You want to… Install
Clean and deduplicate local files pip install curatorkit (core)
Read HuggingFace Hub datasets curatorkit[hf]
Read Parquet files curatorkit[parquet]
All file/Hub readers curatorkit[connectors]
Exact LLM token counts curatorkit[tiktoken]
Parse PDFs (layout-aware, MinerU) curatorkit[pdf]
Generate synthetic data with an LLM curatorkit[generation]
Diversity gate / cross-run dedup (embeddings) curatorkit[embedding] or [embedding-faiss]
Generation + embeddings + FAISS together curatorkit[generation-full]
Secrets / PII / toxicity gates curatorkit[hygiene]
Everything except PDF and TRL curatorkit[all]

The installation page lists what each extra pulls in.

Quote the extras in zsh: pip install "curatorkit[all]".

Where do API keys go?

Environment variables are the recommended place. CuratorKIT calls LLMs through LiteLLM, which reads the standard variable for each provider (OPENAI_API_KEY, ANTHROPIC_API_KEY, …). llm_api_key in the config overrides the variable when you need it. Keys are never written into manifests, dataset cards, or logs. See the generation guide for backend configuration.

Can I use a local model instead of an API?

Yes, in two ways:

  • Ollama: set the model to your local Ollama model and use the Ollama backend.
  • vLLM / any OpenAI-compatible server: point the LiteLLM backend at your server's base URL with an openai/... model string.

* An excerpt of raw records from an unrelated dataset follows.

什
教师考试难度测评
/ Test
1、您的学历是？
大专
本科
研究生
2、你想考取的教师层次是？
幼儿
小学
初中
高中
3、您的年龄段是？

The generation guide and the tutorial notebooks show both setups.

Why is my PDF parse slow?

The pdf extra runs MinerU layout detection and OCR. On CPU this can take minutes per large document; with a CUDA GPU it is roughly 10-20× faster. Install a CUDA build of torch before the extra if you have a GPU. Model weights download automatically on first parse. curatorkit setup-pdf --check verifies the install.

What gets written to the output directory?

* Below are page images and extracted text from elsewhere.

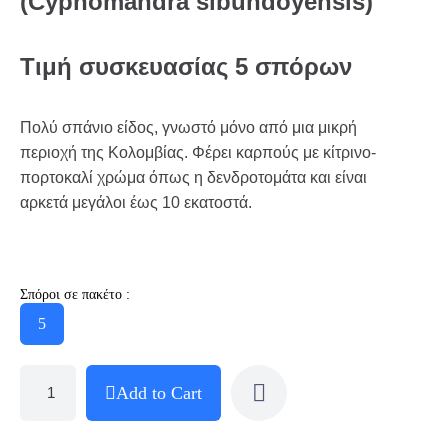
(Cyphomandra sibundoyensis)
Τιμή συσκευασίας 5 σπόρων
Πολύ σπάνιο είδος, γνωστό μόνο από μια μικρή
περιοχή της Κολομβίας. Φέρει καρπούς με κίτρινο-
πορτοκαλί χρώμα όπως η δενδροτομάτα και είναι
αρκετά μεγάλοι έως 10 εκατοστά.
Σπόροι σε πακέτο :
5
Add to Cart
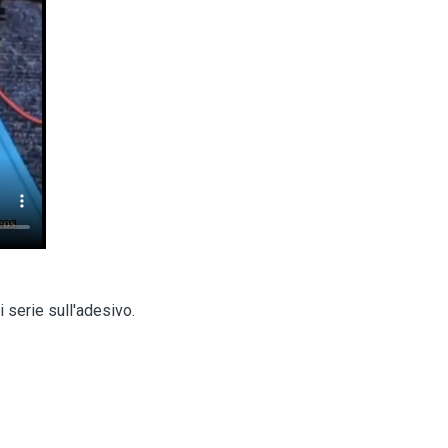
 serie sull'adesivo.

Every run writes manifest.json (config hash, per-stage counts, rejection breakdown), rejected.jsonl (each rejected sample with a structured reason), dataset_card.md, and checksums.txt, plus one file per requested export format (sft_alpaca.jsonl, dpo.jsonl, …). Exporters overwrite files from previous runs, so use a fresh output_dir to keep prior outputs. See exporters.

How do I disable a gate?

Gates are controlled by their config fields: schema_gate=False disables schema checking, and the hallucination/reward/diversity gates run only when their thresholds are set. In YAML pipelines, simply omit the gate from the gates: list. See quality filtering.

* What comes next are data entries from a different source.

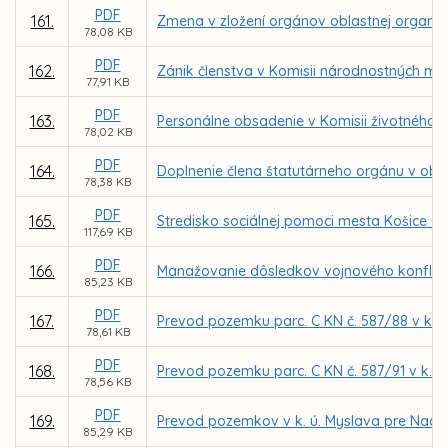
PDF
161.
Zmena v zložení orgánov oblastnej organizá
78,08 KB
PDF
162.
Zánik členstva v Komisii národnostných me
77,91 KB
PDF
163.
Personálne obsadenie v Komisii životného p
78,02 KB
PDF
164.
Doplnenie člena štatutárneho orgánu v obc
78,38 KB
PDF
165.
Stredisko sociálnej pomoci mesta Košice –
117,69 KB
PDF
166.
Manažovanie dôsledkov vojnového konflikt
85,23 KB
PDF
167.
Prevod pozemku parc. C KN č. 587/88 v k. 
78,61 KB
PDF
168.
Prevod pozemku parc. C KN č. 587/91 v k. 
78,56 KB
PDF
169.
Prevod pozemkov v k. ú. Myslava pre Nade
85,29 KB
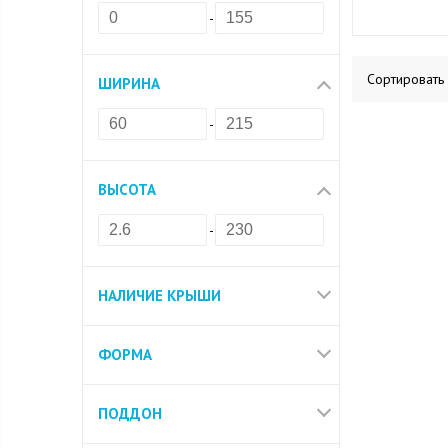
-
Сортировать
ШИРИНА
-
ВЫСОТА
-
НАЛИЧИЕ КРЫШИ
ФОРМА
ПОДДОН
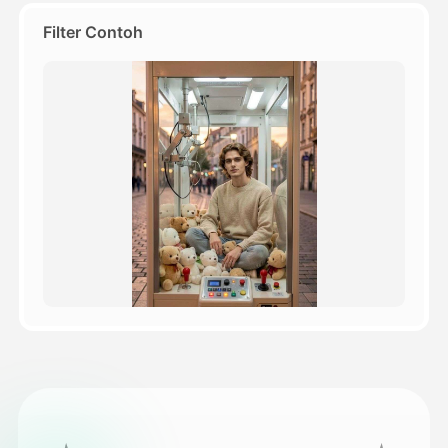
Filter Contoh
Harga
API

Why were all my samples rejected?

Check rejected.jsonl: every rejection carries a structured reason string, and manifest.json has the per-stage breakdown. Common causes: thresholds set too high (try 0.6-0.7 to start), source chunks too thin for grounded QA, or a judge model that is too weak. The adaptive recovery guide covers diagnosing and recovering rejects.

Which Python versions are supported?

Python 3.11, 3.12, and 3.13. CI tests all three.

Does CuratorKIT work with my trainer?

The exports are standard formats: Alpaca and ShareGPT for SFT, DPO pairs, GRPO rollouts, and PPO prompts, directly loadable by TRL and AlignTune, and by anything else that reads JSONL. See the exporter compatibility matrix.